■ **Given records**
^^^^^^^^^^^^^^^^

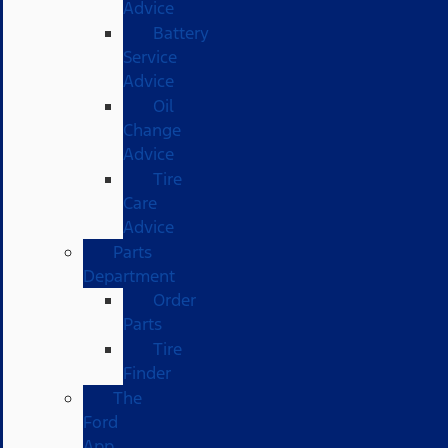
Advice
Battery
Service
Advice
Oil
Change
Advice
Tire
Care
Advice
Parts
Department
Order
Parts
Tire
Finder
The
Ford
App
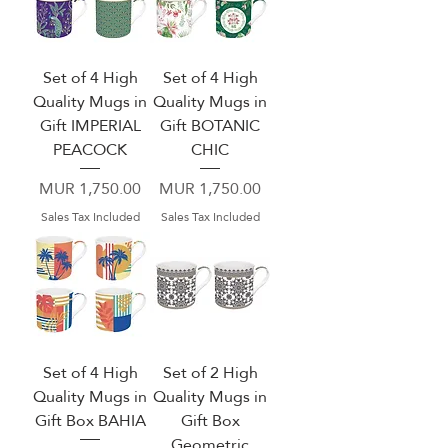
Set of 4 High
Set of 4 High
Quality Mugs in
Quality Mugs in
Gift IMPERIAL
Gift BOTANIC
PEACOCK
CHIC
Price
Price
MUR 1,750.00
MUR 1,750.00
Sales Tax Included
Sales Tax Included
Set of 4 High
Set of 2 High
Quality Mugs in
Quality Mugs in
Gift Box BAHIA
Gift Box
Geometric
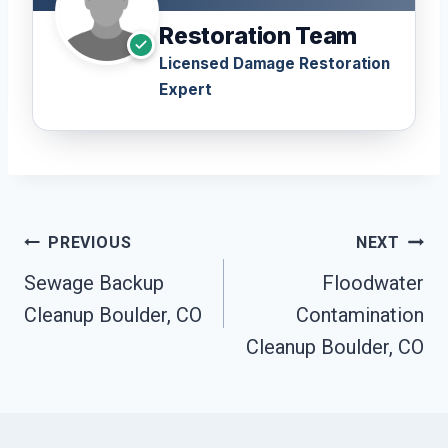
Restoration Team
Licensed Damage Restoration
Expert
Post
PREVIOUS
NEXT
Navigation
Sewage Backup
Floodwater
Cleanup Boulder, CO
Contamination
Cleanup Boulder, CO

^^^^^^^^^^^^^^^^

■ **Instructions for the task**
Retype exactly, and only, the lines from the line holding "Sewage Backup" through the last line of the data; both of those lines count.

■ **Written reply**
Sewage Backup
Floodwater
Cleanup Boulder, CO
Contamination
Cleanup Boulder, CO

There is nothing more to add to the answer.